> [What this task involves] Find the line with "move | book" in the entries below. Repeat it, every following line, and the line with "recolor | tray/brown", exactly and with nothing added.

> [Records for processing]
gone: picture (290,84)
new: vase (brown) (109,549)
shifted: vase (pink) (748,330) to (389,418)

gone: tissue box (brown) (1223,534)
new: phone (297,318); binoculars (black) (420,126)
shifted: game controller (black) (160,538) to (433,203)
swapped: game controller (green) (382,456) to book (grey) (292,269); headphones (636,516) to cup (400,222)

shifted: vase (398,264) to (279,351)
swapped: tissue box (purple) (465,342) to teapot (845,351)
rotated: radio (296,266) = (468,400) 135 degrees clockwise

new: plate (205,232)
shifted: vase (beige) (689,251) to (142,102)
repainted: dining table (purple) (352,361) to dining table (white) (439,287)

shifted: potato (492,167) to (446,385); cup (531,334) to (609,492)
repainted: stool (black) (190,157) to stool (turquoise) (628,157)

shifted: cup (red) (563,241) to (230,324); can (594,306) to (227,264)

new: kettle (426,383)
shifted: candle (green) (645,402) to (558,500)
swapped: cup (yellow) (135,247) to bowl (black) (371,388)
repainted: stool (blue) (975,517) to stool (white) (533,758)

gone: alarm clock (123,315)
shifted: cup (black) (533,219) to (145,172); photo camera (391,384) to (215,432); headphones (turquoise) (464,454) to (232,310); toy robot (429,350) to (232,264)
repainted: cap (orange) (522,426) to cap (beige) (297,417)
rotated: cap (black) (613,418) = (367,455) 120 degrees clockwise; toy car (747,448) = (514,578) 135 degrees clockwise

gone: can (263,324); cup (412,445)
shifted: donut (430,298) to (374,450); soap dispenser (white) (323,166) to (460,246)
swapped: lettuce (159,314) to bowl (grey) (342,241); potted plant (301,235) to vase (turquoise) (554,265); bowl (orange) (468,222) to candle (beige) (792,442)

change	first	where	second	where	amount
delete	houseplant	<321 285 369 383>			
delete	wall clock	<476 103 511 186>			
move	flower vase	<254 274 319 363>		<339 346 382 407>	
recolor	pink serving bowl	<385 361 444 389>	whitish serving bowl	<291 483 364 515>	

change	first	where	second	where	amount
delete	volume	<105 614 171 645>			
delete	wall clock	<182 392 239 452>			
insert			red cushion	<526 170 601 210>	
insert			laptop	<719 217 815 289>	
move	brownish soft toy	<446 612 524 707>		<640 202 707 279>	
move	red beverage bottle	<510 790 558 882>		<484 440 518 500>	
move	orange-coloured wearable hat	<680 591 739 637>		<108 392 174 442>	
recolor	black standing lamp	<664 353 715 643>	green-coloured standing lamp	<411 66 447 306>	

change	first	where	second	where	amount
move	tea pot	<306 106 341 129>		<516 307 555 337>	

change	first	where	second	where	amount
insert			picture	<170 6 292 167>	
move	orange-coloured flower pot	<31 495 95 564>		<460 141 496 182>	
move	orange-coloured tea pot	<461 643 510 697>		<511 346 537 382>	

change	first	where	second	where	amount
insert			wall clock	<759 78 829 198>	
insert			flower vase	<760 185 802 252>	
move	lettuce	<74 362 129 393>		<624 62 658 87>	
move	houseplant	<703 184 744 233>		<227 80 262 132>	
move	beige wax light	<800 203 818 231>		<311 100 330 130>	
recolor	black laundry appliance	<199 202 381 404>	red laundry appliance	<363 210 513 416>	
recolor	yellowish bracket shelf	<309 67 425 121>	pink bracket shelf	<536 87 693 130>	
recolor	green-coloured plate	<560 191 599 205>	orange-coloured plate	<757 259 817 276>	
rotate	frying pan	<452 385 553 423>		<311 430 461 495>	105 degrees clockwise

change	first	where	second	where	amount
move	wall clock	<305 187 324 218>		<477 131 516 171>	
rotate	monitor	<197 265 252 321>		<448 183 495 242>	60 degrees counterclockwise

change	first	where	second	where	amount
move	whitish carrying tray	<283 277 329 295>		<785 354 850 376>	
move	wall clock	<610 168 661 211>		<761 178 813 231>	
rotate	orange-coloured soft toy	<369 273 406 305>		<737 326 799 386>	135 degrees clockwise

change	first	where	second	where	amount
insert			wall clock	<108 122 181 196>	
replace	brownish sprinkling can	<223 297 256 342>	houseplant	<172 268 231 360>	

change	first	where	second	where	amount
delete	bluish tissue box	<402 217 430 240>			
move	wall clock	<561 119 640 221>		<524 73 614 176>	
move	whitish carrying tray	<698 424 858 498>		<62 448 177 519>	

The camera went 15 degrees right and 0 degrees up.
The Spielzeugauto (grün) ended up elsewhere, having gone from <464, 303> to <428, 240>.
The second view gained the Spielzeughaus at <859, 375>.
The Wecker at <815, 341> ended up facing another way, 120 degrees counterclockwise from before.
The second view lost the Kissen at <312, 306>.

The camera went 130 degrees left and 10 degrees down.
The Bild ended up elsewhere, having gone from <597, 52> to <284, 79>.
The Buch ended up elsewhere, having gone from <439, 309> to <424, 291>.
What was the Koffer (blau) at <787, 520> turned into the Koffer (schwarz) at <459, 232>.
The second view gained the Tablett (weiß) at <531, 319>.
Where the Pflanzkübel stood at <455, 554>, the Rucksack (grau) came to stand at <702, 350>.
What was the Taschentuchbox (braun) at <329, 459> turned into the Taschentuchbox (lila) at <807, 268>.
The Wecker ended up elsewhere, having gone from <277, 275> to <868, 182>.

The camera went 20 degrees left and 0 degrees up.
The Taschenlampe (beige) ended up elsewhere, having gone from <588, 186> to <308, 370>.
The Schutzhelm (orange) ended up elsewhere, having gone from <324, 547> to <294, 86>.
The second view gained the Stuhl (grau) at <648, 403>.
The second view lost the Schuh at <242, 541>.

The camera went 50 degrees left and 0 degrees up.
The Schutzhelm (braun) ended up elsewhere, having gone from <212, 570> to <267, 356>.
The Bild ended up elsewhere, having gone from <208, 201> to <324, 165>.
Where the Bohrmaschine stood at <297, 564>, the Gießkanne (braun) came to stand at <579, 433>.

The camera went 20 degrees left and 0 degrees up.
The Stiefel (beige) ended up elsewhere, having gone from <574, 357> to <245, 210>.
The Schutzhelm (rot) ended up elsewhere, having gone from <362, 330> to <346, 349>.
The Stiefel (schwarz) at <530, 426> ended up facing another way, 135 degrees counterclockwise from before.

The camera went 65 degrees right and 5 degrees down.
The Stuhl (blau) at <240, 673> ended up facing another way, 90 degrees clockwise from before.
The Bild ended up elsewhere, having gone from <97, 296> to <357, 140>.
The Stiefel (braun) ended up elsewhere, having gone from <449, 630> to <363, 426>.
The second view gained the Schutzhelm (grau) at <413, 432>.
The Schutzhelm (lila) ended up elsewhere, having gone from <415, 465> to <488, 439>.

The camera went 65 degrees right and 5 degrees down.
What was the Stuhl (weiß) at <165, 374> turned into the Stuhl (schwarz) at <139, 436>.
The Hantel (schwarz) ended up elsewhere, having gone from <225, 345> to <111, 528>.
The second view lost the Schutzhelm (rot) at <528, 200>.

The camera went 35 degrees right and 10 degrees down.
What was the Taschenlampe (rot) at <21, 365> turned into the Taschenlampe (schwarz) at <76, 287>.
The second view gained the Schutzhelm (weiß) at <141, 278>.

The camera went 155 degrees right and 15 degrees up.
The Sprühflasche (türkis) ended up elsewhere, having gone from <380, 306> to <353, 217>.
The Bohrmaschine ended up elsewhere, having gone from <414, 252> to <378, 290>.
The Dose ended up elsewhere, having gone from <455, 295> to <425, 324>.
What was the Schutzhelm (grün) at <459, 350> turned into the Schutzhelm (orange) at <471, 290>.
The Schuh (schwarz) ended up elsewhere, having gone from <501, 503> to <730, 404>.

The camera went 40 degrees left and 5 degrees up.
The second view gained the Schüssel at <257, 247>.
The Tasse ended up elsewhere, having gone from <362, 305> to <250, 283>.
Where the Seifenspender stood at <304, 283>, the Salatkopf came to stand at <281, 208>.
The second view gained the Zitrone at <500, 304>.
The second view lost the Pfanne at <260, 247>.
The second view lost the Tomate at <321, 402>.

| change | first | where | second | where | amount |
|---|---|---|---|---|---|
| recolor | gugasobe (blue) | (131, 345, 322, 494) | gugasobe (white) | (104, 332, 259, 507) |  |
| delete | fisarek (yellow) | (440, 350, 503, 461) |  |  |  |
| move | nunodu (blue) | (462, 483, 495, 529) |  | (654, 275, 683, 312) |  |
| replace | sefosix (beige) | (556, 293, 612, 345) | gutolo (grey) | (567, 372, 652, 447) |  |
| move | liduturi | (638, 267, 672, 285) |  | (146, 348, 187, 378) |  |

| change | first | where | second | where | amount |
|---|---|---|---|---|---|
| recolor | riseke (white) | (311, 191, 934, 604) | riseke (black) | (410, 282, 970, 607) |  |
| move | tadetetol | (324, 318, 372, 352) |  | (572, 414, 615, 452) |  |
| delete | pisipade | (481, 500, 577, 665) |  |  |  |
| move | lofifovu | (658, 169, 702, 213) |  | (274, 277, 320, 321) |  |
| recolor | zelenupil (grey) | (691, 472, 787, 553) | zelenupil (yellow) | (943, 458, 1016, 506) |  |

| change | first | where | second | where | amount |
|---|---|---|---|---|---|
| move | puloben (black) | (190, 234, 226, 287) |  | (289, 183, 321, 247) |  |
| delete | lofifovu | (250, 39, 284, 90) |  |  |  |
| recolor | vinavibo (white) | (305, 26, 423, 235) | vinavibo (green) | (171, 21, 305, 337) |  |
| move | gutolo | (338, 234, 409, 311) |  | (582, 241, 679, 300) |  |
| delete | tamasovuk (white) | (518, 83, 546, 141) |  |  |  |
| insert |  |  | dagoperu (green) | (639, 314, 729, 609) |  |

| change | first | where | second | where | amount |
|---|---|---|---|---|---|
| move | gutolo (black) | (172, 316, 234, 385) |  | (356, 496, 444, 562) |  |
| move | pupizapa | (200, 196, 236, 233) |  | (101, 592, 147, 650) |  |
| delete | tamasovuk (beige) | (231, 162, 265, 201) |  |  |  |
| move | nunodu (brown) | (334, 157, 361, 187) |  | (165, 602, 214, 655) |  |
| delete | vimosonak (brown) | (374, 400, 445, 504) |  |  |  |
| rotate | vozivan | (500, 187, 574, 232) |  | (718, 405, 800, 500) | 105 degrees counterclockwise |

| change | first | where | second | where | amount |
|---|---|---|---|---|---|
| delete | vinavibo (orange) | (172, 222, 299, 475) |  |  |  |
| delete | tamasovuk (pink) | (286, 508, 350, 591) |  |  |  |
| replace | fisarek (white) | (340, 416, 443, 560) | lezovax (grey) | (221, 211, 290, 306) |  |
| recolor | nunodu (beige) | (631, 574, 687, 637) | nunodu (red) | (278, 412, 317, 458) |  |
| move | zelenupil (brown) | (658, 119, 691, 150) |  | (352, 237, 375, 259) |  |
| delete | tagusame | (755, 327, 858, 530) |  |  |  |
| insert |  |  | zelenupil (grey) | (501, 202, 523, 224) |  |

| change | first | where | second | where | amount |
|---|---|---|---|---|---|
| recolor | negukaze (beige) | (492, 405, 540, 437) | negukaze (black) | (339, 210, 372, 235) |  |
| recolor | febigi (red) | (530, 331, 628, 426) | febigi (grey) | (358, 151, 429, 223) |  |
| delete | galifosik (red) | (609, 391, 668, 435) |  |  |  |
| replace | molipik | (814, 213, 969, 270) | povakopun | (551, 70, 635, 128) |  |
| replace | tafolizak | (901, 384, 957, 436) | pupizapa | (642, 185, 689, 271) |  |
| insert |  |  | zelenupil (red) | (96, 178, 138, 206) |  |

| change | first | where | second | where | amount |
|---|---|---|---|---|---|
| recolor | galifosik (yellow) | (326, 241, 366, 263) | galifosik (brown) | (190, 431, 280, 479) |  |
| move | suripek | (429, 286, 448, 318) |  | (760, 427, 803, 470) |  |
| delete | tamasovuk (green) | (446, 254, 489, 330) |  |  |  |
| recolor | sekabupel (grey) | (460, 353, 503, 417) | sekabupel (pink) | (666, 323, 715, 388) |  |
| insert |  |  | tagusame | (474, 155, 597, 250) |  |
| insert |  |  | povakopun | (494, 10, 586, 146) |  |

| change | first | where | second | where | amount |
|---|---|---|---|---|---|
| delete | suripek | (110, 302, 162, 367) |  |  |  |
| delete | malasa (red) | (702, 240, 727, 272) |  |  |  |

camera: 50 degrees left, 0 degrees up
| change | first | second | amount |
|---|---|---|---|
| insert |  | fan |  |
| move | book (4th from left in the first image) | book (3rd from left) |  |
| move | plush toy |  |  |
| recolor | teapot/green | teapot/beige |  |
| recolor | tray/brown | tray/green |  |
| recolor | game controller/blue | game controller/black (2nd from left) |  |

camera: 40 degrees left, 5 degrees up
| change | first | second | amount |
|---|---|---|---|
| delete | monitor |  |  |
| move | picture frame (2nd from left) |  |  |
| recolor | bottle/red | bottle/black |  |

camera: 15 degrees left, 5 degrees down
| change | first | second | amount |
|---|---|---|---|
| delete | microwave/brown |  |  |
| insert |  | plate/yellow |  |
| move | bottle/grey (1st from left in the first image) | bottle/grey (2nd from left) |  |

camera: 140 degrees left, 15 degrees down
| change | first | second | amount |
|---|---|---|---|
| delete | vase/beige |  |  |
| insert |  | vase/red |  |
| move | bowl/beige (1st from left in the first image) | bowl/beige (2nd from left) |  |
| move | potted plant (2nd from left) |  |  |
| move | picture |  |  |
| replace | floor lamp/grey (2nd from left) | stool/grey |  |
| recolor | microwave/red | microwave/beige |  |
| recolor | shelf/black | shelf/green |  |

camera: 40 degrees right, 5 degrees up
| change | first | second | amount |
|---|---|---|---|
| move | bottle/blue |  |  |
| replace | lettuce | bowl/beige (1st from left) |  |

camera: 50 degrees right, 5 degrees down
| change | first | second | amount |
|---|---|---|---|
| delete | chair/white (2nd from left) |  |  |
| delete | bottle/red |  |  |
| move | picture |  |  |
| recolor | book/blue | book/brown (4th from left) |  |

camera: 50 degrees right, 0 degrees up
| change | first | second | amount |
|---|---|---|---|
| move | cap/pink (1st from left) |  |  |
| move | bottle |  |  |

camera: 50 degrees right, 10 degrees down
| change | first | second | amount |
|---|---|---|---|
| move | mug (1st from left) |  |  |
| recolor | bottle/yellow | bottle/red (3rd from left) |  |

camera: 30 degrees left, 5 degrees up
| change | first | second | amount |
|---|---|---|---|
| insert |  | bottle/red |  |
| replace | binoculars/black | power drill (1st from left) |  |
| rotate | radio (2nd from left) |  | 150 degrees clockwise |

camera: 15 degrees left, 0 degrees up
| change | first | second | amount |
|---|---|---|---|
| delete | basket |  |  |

> [Solution for this problem]
| move | book (4th from left in the first image) | book (3rd from left) |  |
| move | plush toy |  |  |
| recolor | teapot/green | teapot/beige |  |
| recolor | tray/brown | tray/green |  |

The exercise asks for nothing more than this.